Aber es gibt auch die andere Seite: In allen Tarifrunden wurden zuletzt die Belegschaften verstärkt mit in die Diskussion um Forderungen und das Vorgehen in den Tarifrunden eingebunden oder es gab sogar öffentliche Aktionen und gelungene Streikmobilisierungen. Das ist eine neue Enzwicklung in der Branche und gibt den Tarifkommissionen den nötigen Rückenwind, um die Forderungen der Mitglieder in den Verhandlungen durchzusetzen.
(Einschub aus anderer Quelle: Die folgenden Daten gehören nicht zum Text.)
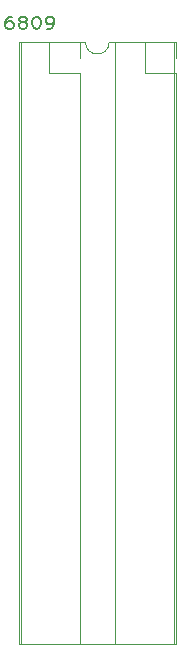
<source format=gbr>
G04 #@! TF.GenerationSoftware,KiCad,Pcbnew,(5.1.5-0-10_14)*
G04 #@! TF.CreationDate,2021-04-13T14:10:52+02:00*
G04 #@! TF.ProjectId,UUT_Cable_Header,5555545f-4361-4626-9c65-5f4865616465,rev?*
G04 #@! TF.SameCoordinates,Original*
G04 #@! TF.FileFunction,Legend,Top*
G04 #@! TF.FilePolarity,Positive*
%FSLAX46Y46*%
G04 Gerber Fmt 4.6, Leading zero omitted, Abs format (unit mm)*
G04 Created by KiCad (PCBNEW (5.1.5-0-10_14)) date 2021-04-13 14:10:52*
%MOMM*%
%LPD*%
G04 APERTURE LIST*
%ADD10C,0.200000*%
%ADD11C,0.120000*%
G04 APERTURE END LIST*
D10*
X122466285Y-54443380D02*
X122237714Y-54443380D01*
X122123428Y-54491000D01*
X122066285Y-54538619D01*
X121952000Y-54681476D01*
X121894857Y-54871952D01*
X121894857Y-55252904D01*
X121952000Y-55348142D01*
X122009142Y-55395761D01*
X122123428Y-55443380D01*
X122352000Y-55443380D01*
X122466285Y-55395761D01*
X122523428Y-55348142D01*
X122580571Y-55252904D01*
X122580571Y-55014809D01*
X122523428Y-54919571D01*
X122466285Y-54871952D01*
X122352000Y-54824333D01*
X122123428Y-54824333D01*
X122009142Y-54871952D01*
X121952000Y-54919571D01*
X121894857Y-55014809D01*
X123266285Y-54871952D02*
X123152000Y-54824333D01*
X123094857Y-54776714D01*
X123037714Y-54681476D01*
X123037714Y-54633857D01*
X123094857Y-54538619D01*
X123152000Y-54491000D01*
X123266285Y-54443380D01*
X123494857Y-54443380D01*
X123609142Y-54491000D01*
X123666285Y-54538619D01*
X123723428Y-54633857D01*
X123723428Y-54681476D01*
X123666285Y-54776714D01*
X123609142Y-54824333D01*
X123494857Y-54871952D01*
X123266285Y-54871952D01*
X123152000Y-54919571D01*
X123094857Y-54967190D01*
X123037714Y-55062428D01*
X123037714Y-55252904D01*
X123094857Y-55348142D01*
X123152000Y-55395761D01*
X123266285Y-55443380D01*
X123494857Y-55443380D01*
X123609142Y-55395761D01*
X123666285Y-55348142D01*
X123723428Y-55252904D01*
X123723428Y-55062428D01*
X123666285Y-54967190D01*
X123609142Y-54919571D01*
X123494857Y-54871952D01*
X124466285Y-54443380D02*
X124580571Y-54443380D01*
X124694857Y-54491000D01*
X124752000Y-54538619D01*
X124809142Y-54633857D01*
X124866285Y-54824333D01*
X124866285Y-55062428D01*
X124809142Y-55252904D01*
X124752000Y-55348142D01*
X124694857Y-55395761D01*
X124580571Y-55443380D01*
X124466285Y-55443380D01*
X124352000Y-55395761D01*
X124294857Y-55348142D01*
X124237714Y-55252904D01*
X124180571Y-55062428D01*
X124180571Y-54824333D01*
X124237714Y-54633857D01*
X124294857Y-54538619D01*
X124352000Y-54491000D01*
X124466285Y-54443380D01*
X125437714Y-55443380D02*
X125666285Y-55443380D01*
X125780571Y-55395761D01*
X125837714Y-55348142D01*
X125952000Y-55205285D01*
X126009142Y-55014809D01*
X126009142Y-54633857D01*
X125952000Y-54538619D01*
X125894857Y-54491000D01*
X125780571Y-54443380D01*
X125552000Y-54443380D01*
X125437714Y-54491000D01*
X125380571Y-54538619D01*
X125323428Y-54633857D01*
X125323428Y-54871952D01*
X125380571Y-54967190D01*
X125437714Y-55014809D01*
X125552000Y-55062428D01*
X125780571Y-55062428D01*
X125894857Y-55014809D01*
X125952000Y-54967190D01*
X126009142Y-54871952D01*
D11*
X136127000Y-56582000D02*
X130667000Y-56582000D01*
X136127000Y-107502000D02*
X136127000Y-56582000D01*
X123207000Y-107502000D02*
X136127000Y-107502000D01*
X123207000Y-56582000D02*
X123207000Y-107502000D01*
X128667000Y-56582000D02*
X123207000Y-56582000D01*
X130667000Y-56582000D02*
G75*
G02X128667000Y-56582000I-1000000J0D01*
G01*
X123003000Y-56582000D02*
X125603000Y-56582000D01*
X123003000Y-56582000D02*
X123003000Y-107502000D01*
X123003000Y-107502000D02*
X128203000Y-107502000D01*
X128203000Y-59182000D02*
X128203000Y-107502000D01*
X125603000Y-59182000D02*
X128203000Y-59182000D01*
X125603000Y-56582000D02*
X125603000Y-59182000D01*
X128203000Y-56582000D02*
X128203000Y-57912000D01*
X126873000Y-56582000D02*
X128203000Y-56582000D01*
X135001000Y-56582000D02*
X136331000Y-56582000D01*
X136331000Y-56582000D02*
X136331000Y-57912000D01*
X133731000Y-56582000D02*
X133731000Y-59182000D01*
X133731000Y-59182000D02*
X136331000Y-59182000D01*
X136331000Y-59182000D02*
X136331000Y-107502000D01*
X131131000Y-107502000D02*
X136331000Y-107502000D01*
X131131000Y-56582000D02*
X131131000Y-107502000D01*
X131131000Y-56582000D02*
X133731000Y-56582000D01*
M02*

</source>
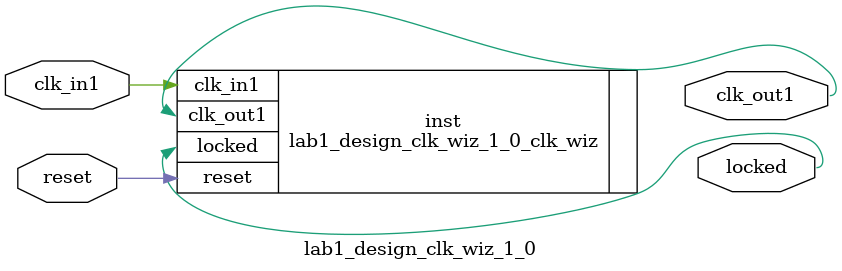
<source format=v>


`timescale 1ps/1ps

(* CORE_GENERATION_INFO = "lab1_design_clk_wiz_1_0,clk_wiz_v6_0_3_0_0,{component_name=lab1_design_clk_wiz_1_0,use_phase_alignment=true,use_min_o_jitter=false,use_max_i_jitter=false,use_dyn_phase_shift=false,use_inclk_switchover=false,use_dyn_reconfig=false,enable_axi=0,feedback_source=FDBK_AUTO,PRIMITIVE=MMCM,num_out_clk=1,clkin1_period=10.000,clkin2_period=10.000,use_power_down=false,use_reset=true,use_locked=true,use_inclk_stopped=false,feedback_type=SINGLE,CLOCK_MGR_TYPE=NA,manual_override=false}" *)

module lab1_design_clk_wiz_1_0 
 (
  // Clock out ports
  output        clk_out1,
  // Status and control signals
  input         reset,
  output        locked,
 // Clock in ports
  input         clk_in1
 );

  lab1_design_clk_wiz_1_0_clk_wiz inst
  (
  // Clock out ports  
  .clk_out1(clk_out1),
  // Status and control signals               
  .reset(reset), 
  .locked(locked),
 // Clock in ports
  .clk_in1(clk_in1)
  );

endmodule

</source>
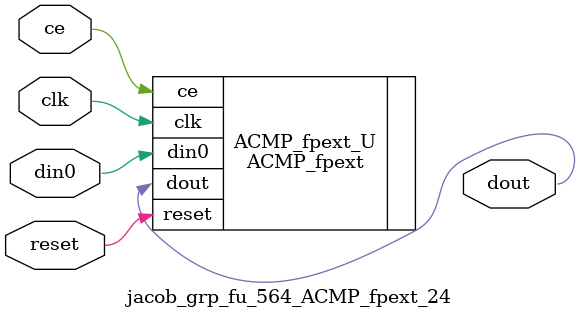
<source format=v>

`timescale 1 ns / 1 ps
module jacob_grp_fu_564_ACMP_fpext_24(
    clk,
    reset,
    ce,
    din0,
    dout);

parameter ID = 32'd1;
parameter NUM_STAGE = 32'd1;
parameter din0_WIDTH = 32'd1;
parameter dout_WIDTH = 32'd1;
input clk;
input reset;
input ce;
input[din0_WIDTH - 1:0] din0;
output[dout_WIDTH - 1:0] dout;



ACMP_fpext #(
.ID( ID ),
.NUM_STAGE( 2 ),
.din0_WIDTH( din0_WIDTH ),
.dout_WIDTH( dout_WIDTH ))
ACMP_fpext_U(
    .clk( clk ),
    .reset( reset ),
    .ce( ce ),
    .din0( din0 ),
    .dout( dout ));

endmodule

</source>
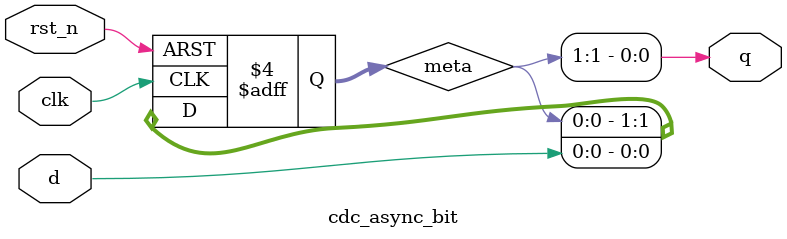
<source format=sv>

module cdc_async_bit #(
		parameter int LENGTH = 2
	) (
		input  rst_n,
		input  clk,
		input  d,
		output q
	);

	logic [LENGTH-1:0] meta = '0;
	always_ff @(negedge rst_n or posedge clk) begin
		if (~rst_n) begin
			meta <= '0;
		end
		else begin
			meta <= {meta[LENGTH-2:0], d};
		end
	end
	assign q = meta[LENGTH-1];

endmodule


</source>
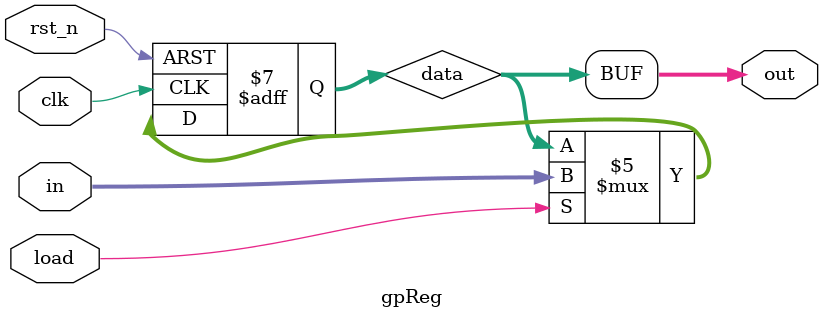
<source format=v>
/*
    These are all the byte registers:
    - S, Stack pointer ~ %spl
    - X and Y, Index registers ~ %sil, %dil
    - A, Accumulator ~ %al
*/

module gpReg #(parameter width = 8)
(
    input clk,
    input load,
    input rst_n,  // Asynchronous reset active low
    input [width-1:0] in,
    output [width-1:0] out
);

reg [width-1:0] data;

/* Should be 0 anyway, but for simulation purposes...
 */
initial
begin
    data = 0;
end

always @ (posedge clk or negedge rst_n)
begin 
    if(~rst_n)
        data=0;
    else if(load)
        data=in;
end

assign out = data;

endmodule : gpReg

</source>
Tarifarbeit auf dem Prüfstand
Vor diesem Hintergrund haben sich Mitte September Tarifkommissionsmitglieder, aktive Gewerkschafter*innen und Betriebsrät*innen der TIC-Unternehmen sowie die hauptamtlichen Konzernbetreuer*innen und Verhandlungsführer*innen in Göttingen zur zweitägigen Tarifwerkstatt getroffen. Mit dabei waren neben TÜV Süd, TÜV Rheinland, TÜV Nord, TÜV Hessen auch die SGS Germany, die sich vor einigen Monaten auf den Weg gemacht hat, einen ver.di-Tarifvertrag zu erreichen. Die Werkstatt war der Auftakt zur engeren Abstimmung und gemeinsamen Planung der anstehenden Tarifrunden. Was lief gut in der Vergangenheit und was ist aus gewerkschaftlicher Sicht zu beanstanden? Entlang der best practice-Beispiele und der selbst zusammengestellten Mängelliste machen wir uns nun in den jeweiligen Tarifkommissionen auf den Weg, die Tarifrunden in enger Abstimmung weiter zu planen und schon bald die ersten Schritte gemeinsam zu gehen.
Den Auftakt für das TIC-Tarifjahr 2025 macht der TÜV Rheinland Kraftfahrt, dessen Tarifvertrag am 31. März endet. Es folgen die Tarifverträge TÜV Bund (TÜV Nord, TÜV Hessen und GRS) und TÜV SÜD am 30. Juni und Ende des Jahres geht die Tarifrunde TÜV Rheinland TIS TWP TREE in die heiße Phase, wenn der Tarifvertrag am 31. Dezember ausläuft.
Das gemeinsame Treffen hat gezeigt, dass wir im Austausch und in der Abstimmung untereinander die Möglichkeit haben, uns zu unterstützen, gemeinsam stärker aufzutreten und dass wir die begonnene Vernetzung in den Tarifrunden und danach weiterführen werden.